Your answer should be every line below that includes the word "Retentor".

___ TASK DATA

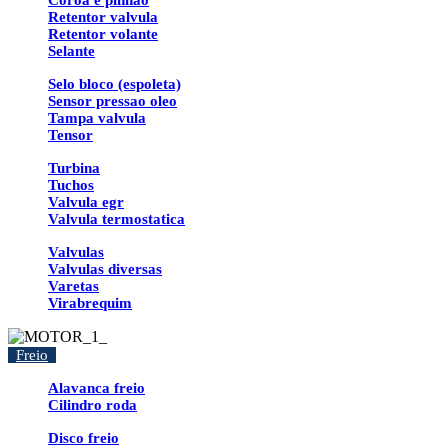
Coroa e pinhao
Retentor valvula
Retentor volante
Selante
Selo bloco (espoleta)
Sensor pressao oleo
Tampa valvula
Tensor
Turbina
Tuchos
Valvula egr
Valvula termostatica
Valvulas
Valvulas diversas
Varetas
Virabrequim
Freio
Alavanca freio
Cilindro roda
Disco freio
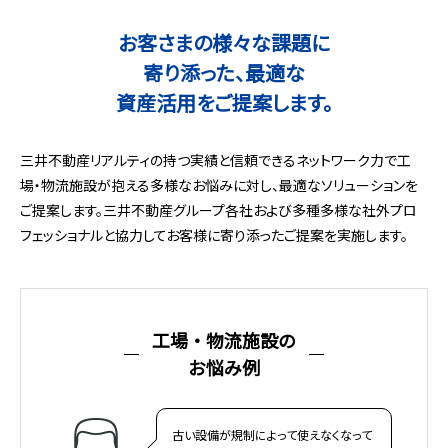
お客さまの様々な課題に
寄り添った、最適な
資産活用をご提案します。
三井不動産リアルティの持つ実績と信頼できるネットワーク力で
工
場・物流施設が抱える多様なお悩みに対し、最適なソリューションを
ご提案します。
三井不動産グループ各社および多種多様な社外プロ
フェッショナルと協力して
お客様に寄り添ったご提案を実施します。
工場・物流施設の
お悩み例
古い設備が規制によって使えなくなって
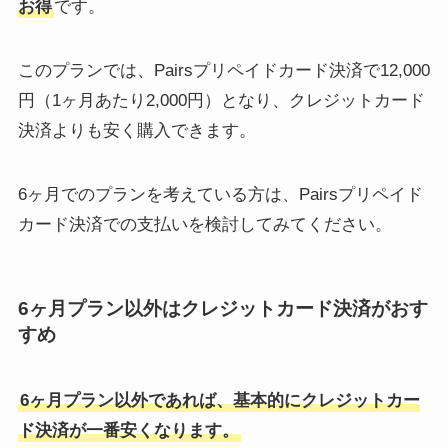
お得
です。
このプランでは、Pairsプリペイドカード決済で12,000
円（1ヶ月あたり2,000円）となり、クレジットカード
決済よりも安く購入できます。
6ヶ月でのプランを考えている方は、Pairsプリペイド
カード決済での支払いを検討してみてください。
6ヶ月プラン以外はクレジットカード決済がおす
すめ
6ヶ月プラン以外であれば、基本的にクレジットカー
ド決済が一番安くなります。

______

__WRITTEN ANSWER__.
Retentor valvula
Retentor volante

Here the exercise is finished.